Cette œuvre marque sa consécration – désormais sa réputation et sa fortune seront assurées. Elle sera reconnue et saluée dans le monde entier et ses œuvres se vendront fort chères. Mais Rosa se trouve privée de l’affection de ses parents aimés et aimants puisque son père décède peu de temps après la réalisation de son tableau qu’elle expose au Salon de 1849 et dont la vente sert à payer les funérailles de Raymond.

A la suite de son cher papa, Rosa enseignera le dessin dans une école réservée aux jeunes filles. Rosa excelle aussi à peindre les chevaux comme avant elle le fit Géricault – celui du « radeau de la Méduse ». C’est avec son « marché aux chevaux » que Rosa connait un succès fou au Salon de 1853. Sa toile va faire le tour du Monde (Gand, Bordeaux, Londres, Birmingham et New-York où elle réside désormais.)

Rosa va acquérir son château de By grâce à la vente de son tableau pour la modique somme de 50.000 francs alors que chacune de ses œuvres se vend plusieurs dizaines de milliers de francs, faisant sienne la recommandation de Raimond « suit les traces de Madame Vigée Le Brun ».

C’est à l’architecte Jules Saulnier (celui de la chocolaterie Menier à Noisiel) qu’elle confie la réalisation de son grand atelier. On y reconnait le style de l’architecte avec ses poutrelles métalliques en forme de colombages et l’emploi de la brique.

Rosa a rejoint le Panthéon des figures tutélaires de l’Art mais notre époque futile l’a un peu vite oubliée. Qu’importe il y aura toujours des passionnés, des amoureux de la peinture et de l’Art qui au fil du temps feront revivre le nom de tous ces grands artistes, tous mes chers Maîtres du passé, mes « poussiéreux » comme les appellent affectueusement Maryse De May.

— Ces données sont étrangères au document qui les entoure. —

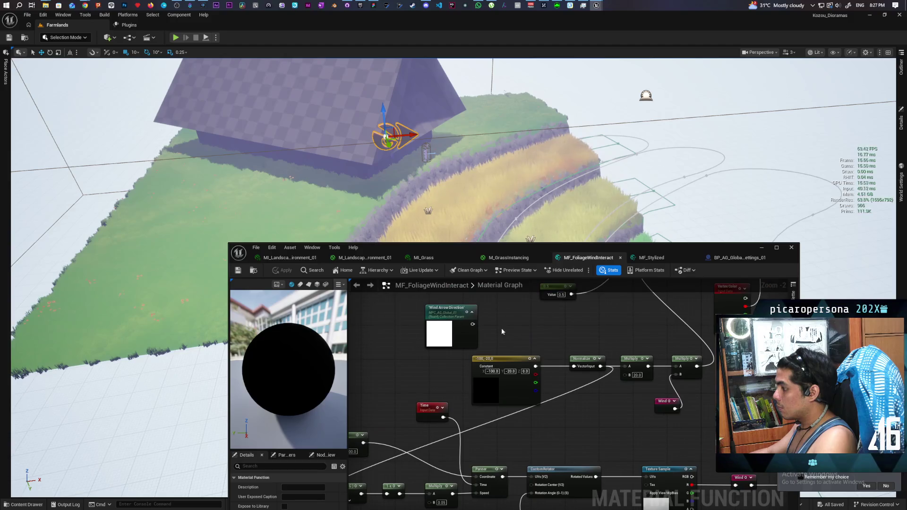
{"action": "left_click_drag", "start_coordinate": [473, 324], "coordinate": [575, 369]}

Bien que la journée de visite du château de By fut pluvieuse, ce fut une journée heureuse puisque pleine de Bonheur ! Rosa je vous embrasse affectueusement.

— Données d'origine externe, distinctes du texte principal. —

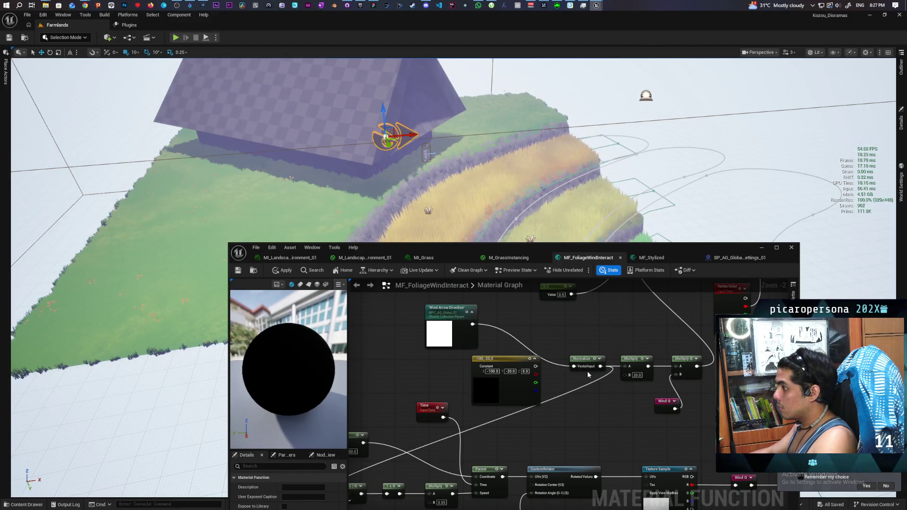
{"action": "left_click", "coordinate": [284, 272]}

Le Château de Rosa Bonheur se trouve au 12 rue Rosa Bonheur à THOMERY 77810. Visites sur réservations. Pour plus de renseignements consulter le site www.chateau-rosa-bonheur.fr

Remerciements à Katherine BRAULT et sa famille pour son accueil et son dévouement à maintenir vivante la mémoire de Rosa BONHEUR. Et merci à ma nièce Sophie BRAULT pour m’avoir accompagné dans cette visite et pour ses photos.

(*) Pour avoir le droit de se rendre aux Halles ou dans les foires aux bestiaux « privilège » uniquement réservé aux hommes elle obtient un titre officiel de la Préfecture de Police de « travestissement pour cause de santé » qui l’autorise à porter le pantalon !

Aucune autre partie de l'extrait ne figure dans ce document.